取り組む課題 –
- A) 高齢者の栄養に関する抜粋で、たんぱく質を多く含む食べ物として挙げられているものは何か。
- B) 高齢者の栄養に関する抜粋を、最後の文の後から続けて書いてください。

抜粋本文 –

高齢者にとって、たんぱく質は、不足しやすい栄養素です。食事から十分なたんぱく質が摂れていない場合、筋肉量の減少や筋力の低下により代謝が落ちたり、免疫力が低下して病気にかかりやすくなったりします。長寿のためには、たんぱく質をしっかり摂ることが重要です。
たんぱく質を多く含む食べ物は、肉、魚介類、大豆製品、卵、乳製品です。これらの中から毎食1品を摂るようにしましょう。
②カルシウム
カルシウムは骨や歯を構成するミネラルです。高齢者は食事量の減少により、カルシウム摂取量が低下します。また、カルシウムの吸収率が低下することで体内での需要と供給のバランスが崩れます。それらが原因で骨がもろくなり、スカスカのスポンジのようになった状態が骨粗鬆症(こつそしょうしょう)です。
骨粗鬆症になると、骨折しやすくなります。高齢者にとっての骨折は寝たきりになってしまうなど生活の質を低下させる原因となってしまいます。健康長寿のためには十分なカルシウムを摂り、丈夫な骨を保つようにしましょう。
③ビタミンD
ビタミンDはカルシウムの吸収を促進し、骨や歯の形成と成長を助ける働きがあります。健康で強い骨、強い歯は長寿にとって重要です。カルシウムを効率的に利用できるよう、ビタミンDも意識して摂るようにしましょう。

ページ単位のテキスト抽出 –
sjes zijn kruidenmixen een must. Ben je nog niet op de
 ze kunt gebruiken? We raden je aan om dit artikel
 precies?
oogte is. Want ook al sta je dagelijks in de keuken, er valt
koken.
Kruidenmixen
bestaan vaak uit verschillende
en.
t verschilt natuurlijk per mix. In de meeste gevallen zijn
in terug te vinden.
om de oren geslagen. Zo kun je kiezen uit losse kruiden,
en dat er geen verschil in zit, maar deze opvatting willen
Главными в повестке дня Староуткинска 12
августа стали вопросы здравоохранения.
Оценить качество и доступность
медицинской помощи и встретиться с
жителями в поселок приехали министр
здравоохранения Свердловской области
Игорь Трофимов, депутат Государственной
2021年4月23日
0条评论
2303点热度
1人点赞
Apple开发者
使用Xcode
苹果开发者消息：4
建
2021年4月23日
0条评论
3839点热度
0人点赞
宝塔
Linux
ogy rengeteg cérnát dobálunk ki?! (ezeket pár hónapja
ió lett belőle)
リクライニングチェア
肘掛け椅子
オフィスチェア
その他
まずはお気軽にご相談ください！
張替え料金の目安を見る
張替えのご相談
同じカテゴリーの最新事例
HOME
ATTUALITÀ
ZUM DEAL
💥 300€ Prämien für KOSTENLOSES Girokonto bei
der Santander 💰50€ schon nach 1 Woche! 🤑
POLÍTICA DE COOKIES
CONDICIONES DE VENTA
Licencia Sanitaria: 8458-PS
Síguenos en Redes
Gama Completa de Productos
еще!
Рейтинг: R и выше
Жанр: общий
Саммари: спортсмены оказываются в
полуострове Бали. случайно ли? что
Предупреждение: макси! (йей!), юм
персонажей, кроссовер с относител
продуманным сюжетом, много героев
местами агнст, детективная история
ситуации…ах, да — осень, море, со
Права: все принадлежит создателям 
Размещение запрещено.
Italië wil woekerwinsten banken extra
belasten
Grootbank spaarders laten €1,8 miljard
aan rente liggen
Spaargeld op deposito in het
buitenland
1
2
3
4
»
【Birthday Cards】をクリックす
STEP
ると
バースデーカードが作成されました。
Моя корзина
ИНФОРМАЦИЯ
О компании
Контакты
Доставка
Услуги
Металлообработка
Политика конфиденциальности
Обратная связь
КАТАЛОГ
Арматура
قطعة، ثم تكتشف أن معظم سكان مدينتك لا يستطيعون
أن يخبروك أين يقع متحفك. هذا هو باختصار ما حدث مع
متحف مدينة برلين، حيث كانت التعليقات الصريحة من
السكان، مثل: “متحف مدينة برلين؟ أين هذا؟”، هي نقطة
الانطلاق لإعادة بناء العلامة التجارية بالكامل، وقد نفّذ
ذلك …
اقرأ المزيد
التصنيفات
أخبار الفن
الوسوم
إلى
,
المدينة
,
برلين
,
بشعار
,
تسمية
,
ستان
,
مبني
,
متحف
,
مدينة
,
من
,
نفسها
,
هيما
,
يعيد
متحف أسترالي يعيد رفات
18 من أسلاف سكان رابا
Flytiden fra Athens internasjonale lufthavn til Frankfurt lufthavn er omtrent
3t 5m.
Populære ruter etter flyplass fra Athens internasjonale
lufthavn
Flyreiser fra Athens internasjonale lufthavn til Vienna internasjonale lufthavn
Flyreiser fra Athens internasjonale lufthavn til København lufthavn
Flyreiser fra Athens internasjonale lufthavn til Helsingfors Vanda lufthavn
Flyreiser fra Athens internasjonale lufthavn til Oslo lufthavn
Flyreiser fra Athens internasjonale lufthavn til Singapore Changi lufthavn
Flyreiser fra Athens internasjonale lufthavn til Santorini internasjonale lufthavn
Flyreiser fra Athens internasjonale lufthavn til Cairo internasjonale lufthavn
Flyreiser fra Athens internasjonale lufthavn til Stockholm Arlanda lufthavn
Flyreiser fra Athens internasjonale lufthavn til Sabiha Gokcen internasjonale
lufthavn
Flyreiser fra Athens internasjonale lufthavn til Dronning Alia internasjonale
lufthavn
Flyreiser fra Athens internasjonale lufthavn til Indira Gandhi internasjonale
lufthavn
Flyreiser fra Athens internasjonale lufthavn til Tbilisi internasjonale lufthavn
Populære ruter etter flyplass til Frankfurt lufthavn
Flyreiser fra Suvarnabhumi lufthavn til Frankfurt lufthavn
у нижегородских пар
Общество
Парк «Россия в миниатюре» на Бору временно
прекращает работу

解答一覧 –
- A) 肉、魚介類、大豆製品、卵、乳製品。

- B)
ビタミンDを多く含む食べ物には、鮭、うなぎ、いわし、しいたけなどがあります。ビタミンDは人が体内で合成できるビタミンです。紫外線を浴びることによって作られるため、骨を強くするためには日光を浴びることも効果的です。
④良質な油
油は1gあたりのエネルギー量が大きいため、効率よくエネルギー補給ができる栄養素です。良質な油は、ホルモンや細胞膜の成分になったり脂溶性ビタミンの吸収を促す働きもあるため、食事から摂る必要があります。
長寿のために油を摂る際は、良質な油を選ぶ必要があります。特に、マーガリンやスナック菓子、菓子パンなどに使われているトランス脂肪酸は健康を害する場合があるため控えましょう。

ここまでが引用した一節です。